Hyperledger Fabric - KFS
Posts
What happens when we have 25 channels and 90 peers in a Fabric Network?

What happens when we have 25 channels and 90 peers in a Fabric Network?

DAVID VIEJO
February 10, 2024

Hi there!

Last week, I ran into an issue where these warning logs were being thrown:

Haven't heard from [203 3 128 37 188 112 224 13 135 56 248 228 68 169 189 74 196 244 83 13 195 237 130 172 181 124 8 154 82 72 229 217] for 27.167205923s

Troubleshooting

Then, after this warning, the connection between 2 peers closed, it happened every 30 seconds.

The network kept working correctly, but these warnings told me something was happening.

This is the line where the warning was being logged:

These messages are related to the discovery service, which is in charge of discovering peers of other organizations to exchange data; this can be:

Private data
Dissemination of blocks

More information can be found in the official documentation.

To have additional context, the anchor peers, which are in the configuration block of the channel, are reached by each peer so that every peer knows about the available peers in the network.

There’s a heartbeat interval where the peers send a “ping” to each other.

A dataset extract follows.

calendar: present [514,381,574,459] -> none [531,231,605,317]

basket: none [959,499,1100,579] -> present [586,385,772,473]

So, if the peer was inactive or didn’t send any data for a period of time, this peer was removed from the “alive” peers list to avoid contacting peers who were down.

But this wasn’t our case, since peers were alive all the time (in Kubernetes), there wasn’t any restart of the peers and communication happened inside the cluster.

Solution

So, what was going on?

It seems we had many peers and channels; in total we had:

+80 peers
+25 channels

After talking to one of the maintainers of the gossip protocol in Hyperledger Fabric, he suggested to modify these variables:

# Alive check interval(unit: second)
aliveTimeInterval: 5s
# Alive expiration timeout(unit: second)
aliveExpirationTimeout: 25s
# Reconnect interval(unit: second)
reconnectInterval: 25s

The variables above are in core.peer.gossip section in the peer.yaml.

What happened is that in a normal network, the connections are bidirectional, so if there are three peers in the same network, the connections opened will be:

Peer1 → Peer2
Peer2 → Peer 3
Peer1 → Peer3

If there are two channels, there will be six connections opened:

Each channel was independent, but two organizations with 3 peers had access to each channel.

So, if we have 27 channels with 9 peers each, that means that the two organizations that are joined to all the channels have:

= 9 nodes × 25 channels = at least 225 connections!

After increasing the values multiple times, these were the final values for our network.

# Alive check interval(unit: second)
aliveTimeInterval: 40s
# Alive expiration timeout(unit: second)
aliveExpirationTimeout: 130s
# Reconnect interval(unit: second)
reconnectInterval: 130s

Conclusion

Scaling a Hyperledger Fabric network is hard, especially when the network throws warnings you haven’t seen before or when you start going beyond the usual use cases of Fabric, which is one orderer organization and <5 organization peers.

Gossip protocol scales, but specific parameters must be changed to work correctly.

I hope you learnt something new this Saturday!

Regards

— David